Long gone are the days of turning a resume into an interview and an interview into a job on the spot. As the number of jobs created decreases and competition increases, standing out from the crowd is essential.
Professional career coaches now say you have to do more: Get connected, brand yourself and tap into the hidden job market.
Lack of the right kind of information can hurt job seekers, said Robb Johnson, local career coach and author of "How to Find a Job in Jacksonville." Some myths about job hunting need to be dispelled, he said.
One myth is that the Internet is the best and only tool for job searching. It can be useful, but only for those who know how to properly conduct research on it.
"Don't think of the job boards [online]," Johnson said. "Going about job hunting that way is almost certain doom."
Most jobs are not advertised. These jobs make up the hidden job market - hidden from the job-seeker because of lack of knowledge on how to tap into it.
"This makes the process frustrating, difficult, filled with disappointment and rejection," he said. Johnson is offering free job hunting workshops at Jacksonville's public libraries on some Saturdays this summer.
Although job prospects can seem bleak, he frequently finds success with his clients.
"There are thousands of vacant jobs in Jacksonville." The key is knowing how to find them when many aren't advertised.
"Inform yourself." The most common mistake people make is jumping in with too little information or the wrong type of information. Look for businesses that would hire you with your skill set, Johnson said.
Fifty to 75 percent of his clients come to him because they don't know how to sell themselves.
"You're running a sales campaign. The product you're selling is yourself."
Identify your top skills
Marilyn Feldstein, career coach and owner of Career Choices Unlimited, agrees.
"Human beings have a hard time selling themselves," Feldstein said.
Figure out what your transferable skills are, she said. Pick your top three to five skills and be able to articulate them to anyone from prospective employers to the person in line at the grocery store. The more people you talk to, the more doors you open.
"People like to help each other," she said. "Everyone has been touched by this economy. People feel your pain."
Feldstein is an advocate of leveraging connections in professional organizations, and there are many in Jacksonville.
"Get involved," she said. "The more people you meet, the more advocates you have. We all need advocates."
Spend time with people in the field you want to work in, she said. This will help you find leads and tap into the hidden job market. She has also had success with her clients. It's very possible to find a job or career in this economy, but she warns about how job hunting time is spent.
"The very worst thing you can do is spend 100 percent of your time at your computer sending out resumes." It's a great tool and resource, but nothing takes the place of meeting people, she said.

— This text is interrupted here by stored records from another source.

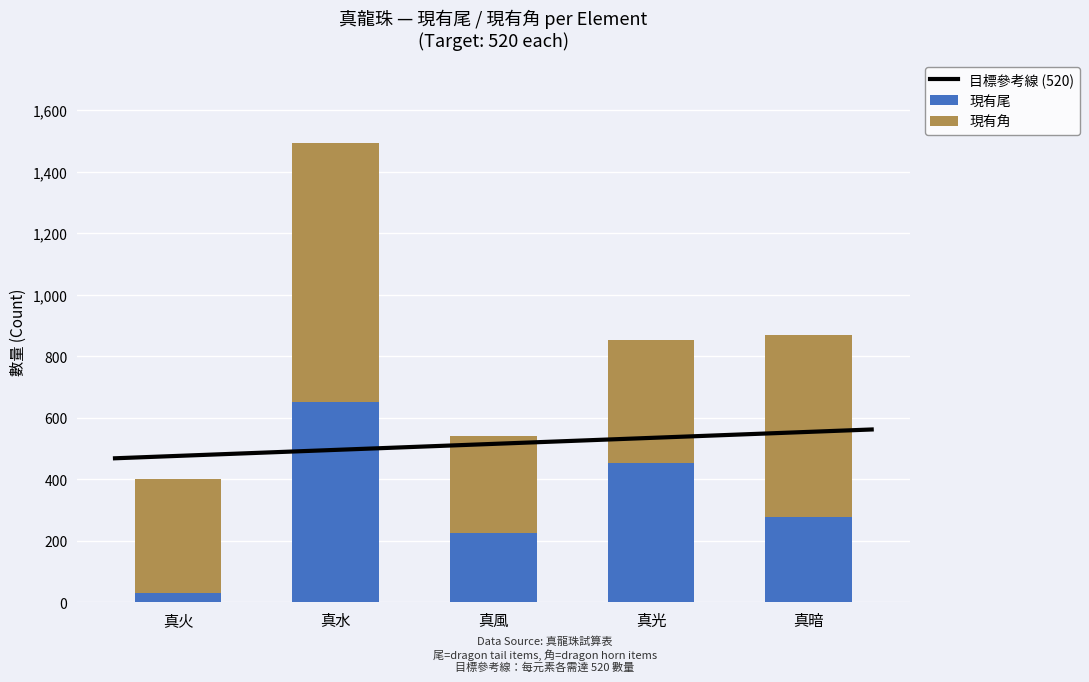

Reading left to right, what are all the values shown in this chart?

現有尾: 真火=30	真水=651	真風=224	真光=452	真暗=277
現有角: 真火=372	真水=843	真風=316	真光=399	真暗=593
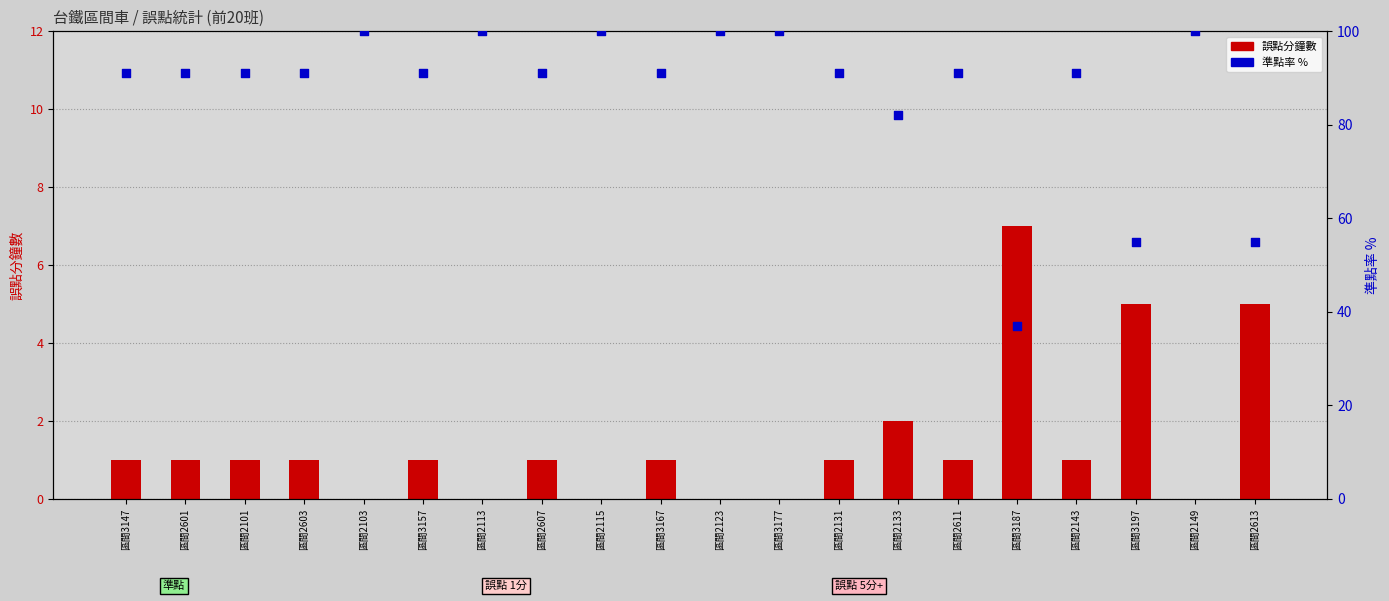

Which series reaches the maximum Y coordinate?

準點率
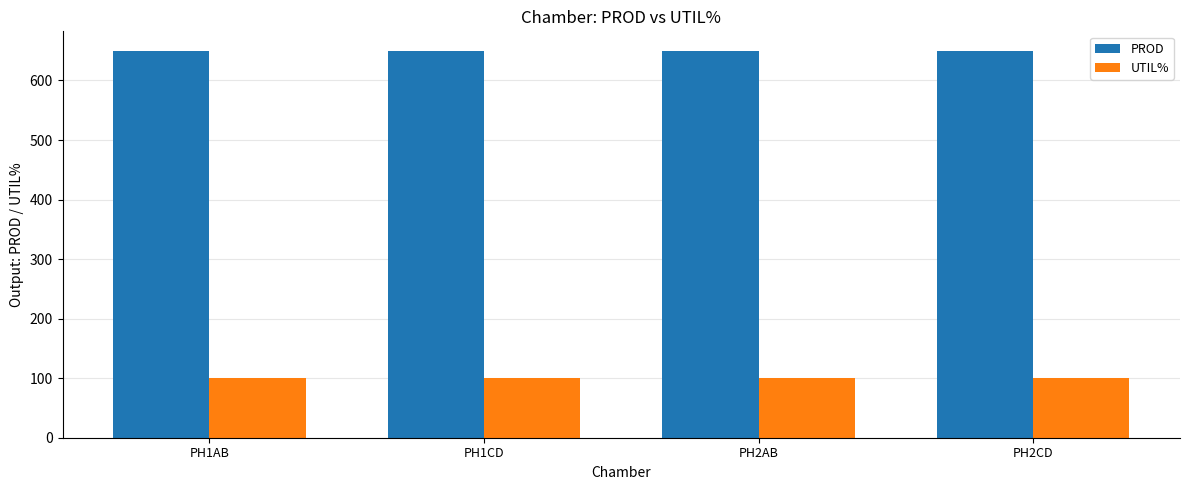

What is the highest value of the PROD series?

650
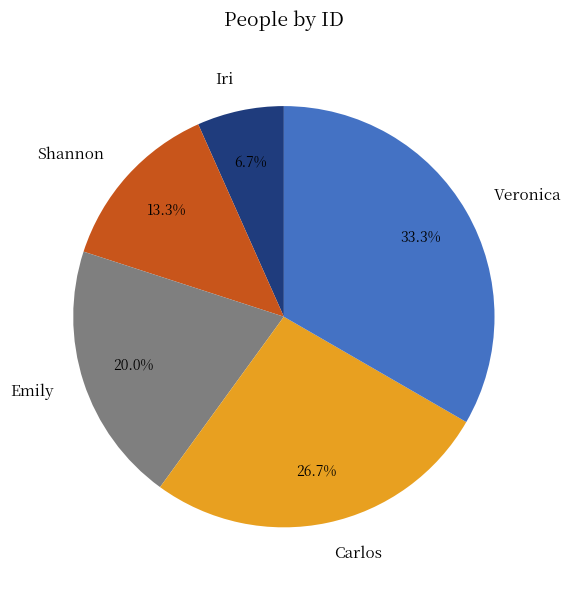

To the nearest percent, what percentage of the pie is Carlos?

27%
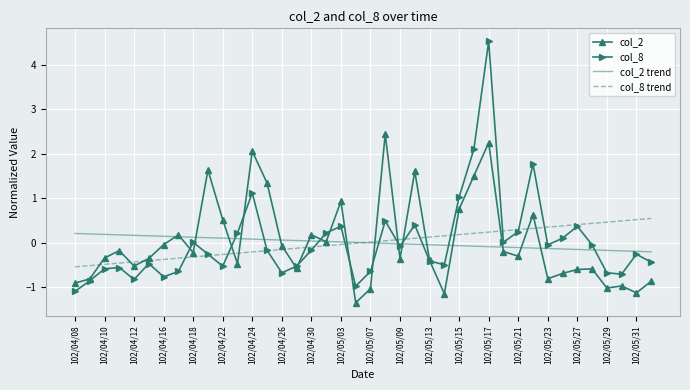

What is the lowest value of the col_8 trend series?

-0.5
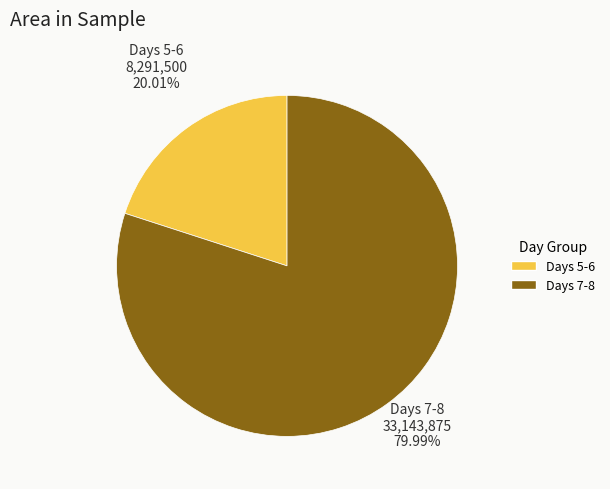

Does any single category account for the majority?

Yes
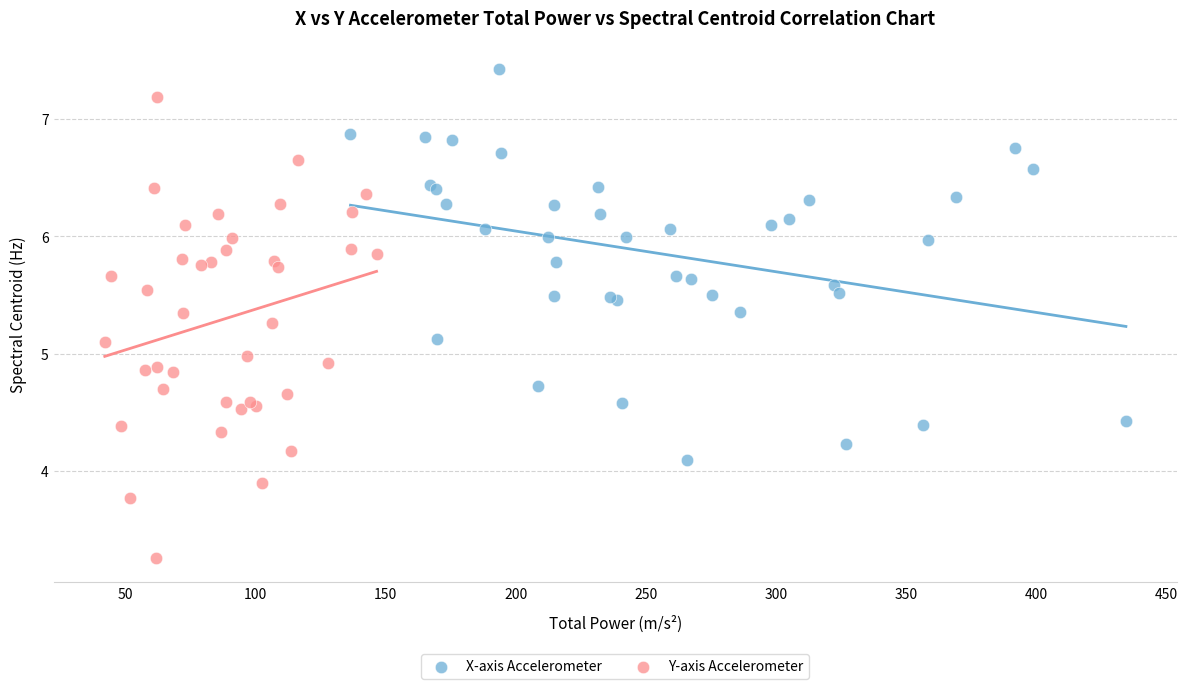

Which series has the largest Y range (max minus min)?

Y-axis Accelerometer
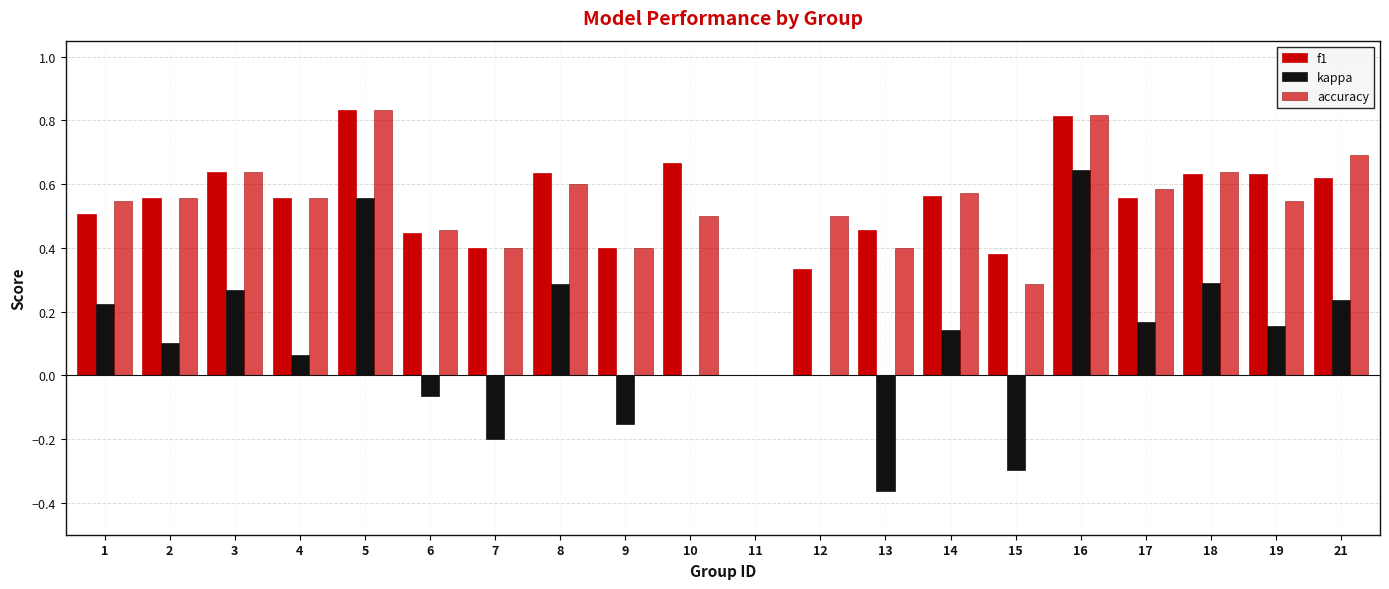

What value does the kappa series have at 1?

0.2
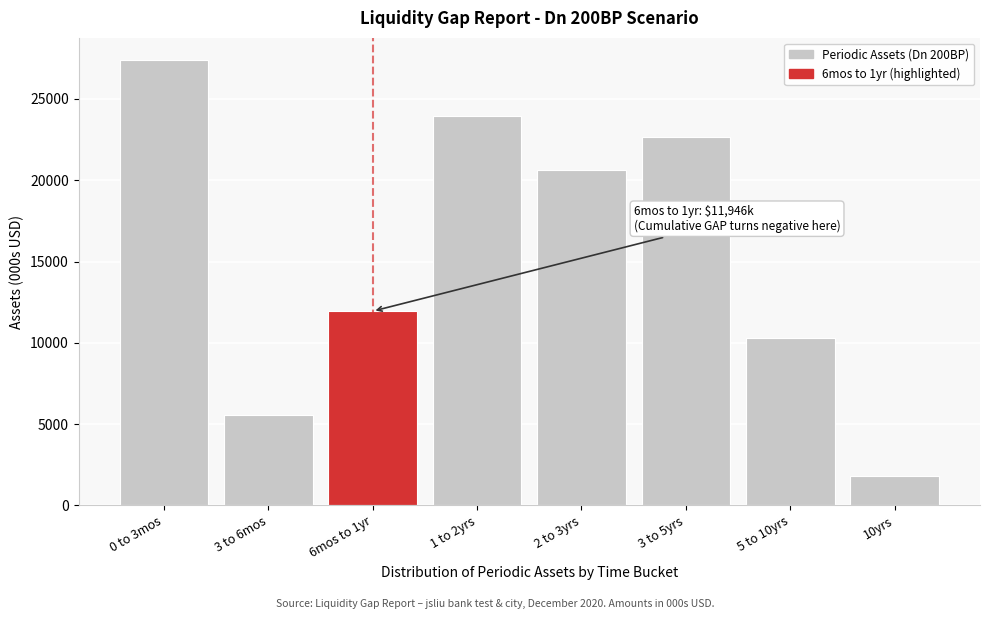

Reading left to right, extract all data points from this chart.

0 to 3mos=27384.0	3 to 6mos=5552.7	6mos to 1yr=11945.8	1 to 2yrs=23948.5	2 to 3yrs=20626.0	3 to 5yrs=22626.6	5 to 10yrs=10290.9	10yrs=1839.1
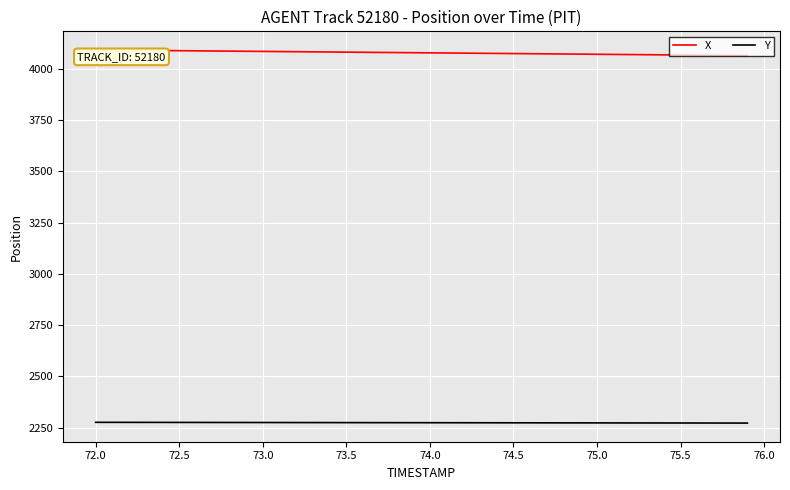

Rank the series by their average value, from highest to lowest.

X, Y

Feldstein recognizes that many people are being laid off. This is her busiest year of the eight years she's owned her business, she said. While her goal is to get people into careers where they thrive, she sees the need for short-term jobs. Know your financial situation, she said. For those taking temporary jobs, keep your goals in mind.
"Recognize the short term and be diligent about recognizing your long-term goals," she said.
Specify your keywords
If you do have an online resume, make sure to include specific keywords, said Tyra Tutor, vice president of corporate development at MPS Group, a staffing company headquartered in Jacksonville. This could be the difference between being No. 2 or No. 20 on an Internet search. The more specific the keywords, the better. If you have experience with specific software, make sure to add it.
Also, contact local staffing companies, Tutor said. Some companies staff attorneys and others staff construction workers. Leave a resume with multiple staffing companies that match your skill set.
Also, consider working a lower level job at the company where you want to work. When things begin to turn around, you'll have a foot in the door, she said.
Finally, start all over again. Contact people you have already contacted, Tutor said. A position may have opened up. It's about timing.
The demographics of Robb Johnson's clients have changed during the 18 years he has been in business.
Ten years ago, most of his clients were in their middle 20s and early 30s. Today half are over 50, he said.
He gets all kinds of people, from school teachers to executives of large corporations, some are jobless and others are afraid they may become so.
"I have had grown men and women crying in my office. They want a job, but it is far more than that," he said.
Johnson's business is busy. His phone rings 10 to 15 times a day, but the best part is getting a call from an excited client who has found work, he said.
Johnson's next workshop is Saturday at the Pablo Creek branch library at 1 p.m.